The distribution of fishery resources exhibits a complex pattern characterized by mean field features superimposed with random fluctuations. Its high mobility and spatiotemporal variability pose significant challenges for accurate modeling [44]. The BME method focuses on quantifying uncertainty in fishery resource assessment. Its dynamic data fusion mechanism, based on Bayesian inference and the probability distribution selection guided by the maximum entropy principle [45], enables the model to adapt to the non-normality and spatiotemporal variability inherent in fishery data. However, for fisheries as a dynamic resource, using the mean catch directly in the BME model is inappropriate. Therefore, this study employs the MGWR model to characterize the mean state of resource distribution.
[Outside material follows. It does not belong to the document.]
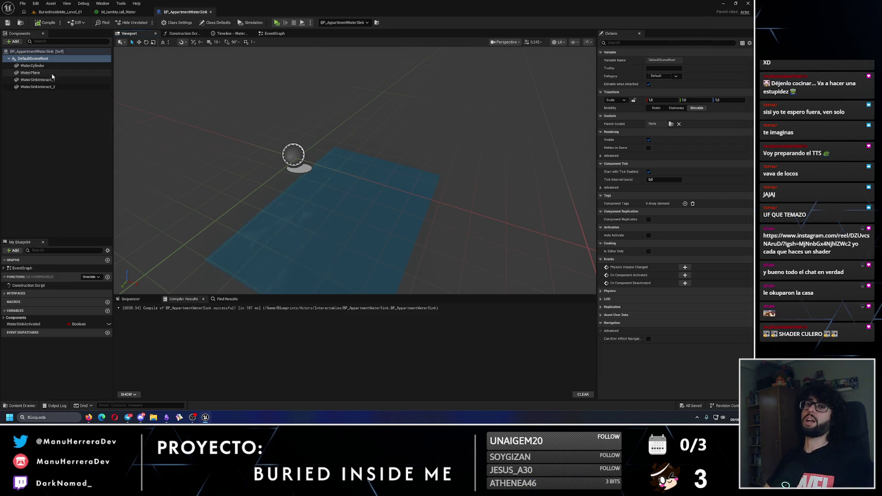
pyautogui.click(49, 68)
pyautogui.click(699, 181)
By incorporating geographically weighted parameters, MGWR effectively captures the spatial heterogeneity of environmental influences, accurately reflecting regional differences in the environment–catch relationships across different marine areas. Compared with traditional global regression models such as GWR and GAM, MGWR more flexibly represents the spatial variations in environment–catch relationships, providing higher-precision [46] soft data support.

MGWR demonstrates three key advantages: First, its multiscale modeling capability enables accurate identification of characteristic operational scales for different driving variables, effectively preventing local adaptability deficiencies or overfitting issues caused by uniform bandwidth. Second, by generating spatially explicit varying coefficient surfaces, it quantitatively reveals spatial differentiation patterns in environmental factor influence intensity, providing scientific support for precision fisheries management. Third, the model’s adaptive smoothing mechanism automatically adjusts local weighting ranges according to variable spatial heterogeneity levels, ensuring more robust regression results.

Traditional BME models are based on a deterministic framework, which limits their applicability in studying highly dynamic marine resources. In contrast, integrating MGWR with BME effectively overcomes the challenges faced by conventional BME methods in this field. The spatial regression results generated by MGWR provide a reliable source of soft data for BME, while the maximum entropy optimization process of BME further enhances the robustness of model predictions [47]. The study found that when predicting based on different climate types, the BME model improved the MGWR model’s performance by 14% in 2021, 2% in 2022, and 8% in 2023. This synergistic effect was well demonstrated in skipjack tuna predictions, where the model not only accurately identified high-yield areas near the equatorial upwelling zones but also reasonably captured the gradient features of low-yield offshore regions.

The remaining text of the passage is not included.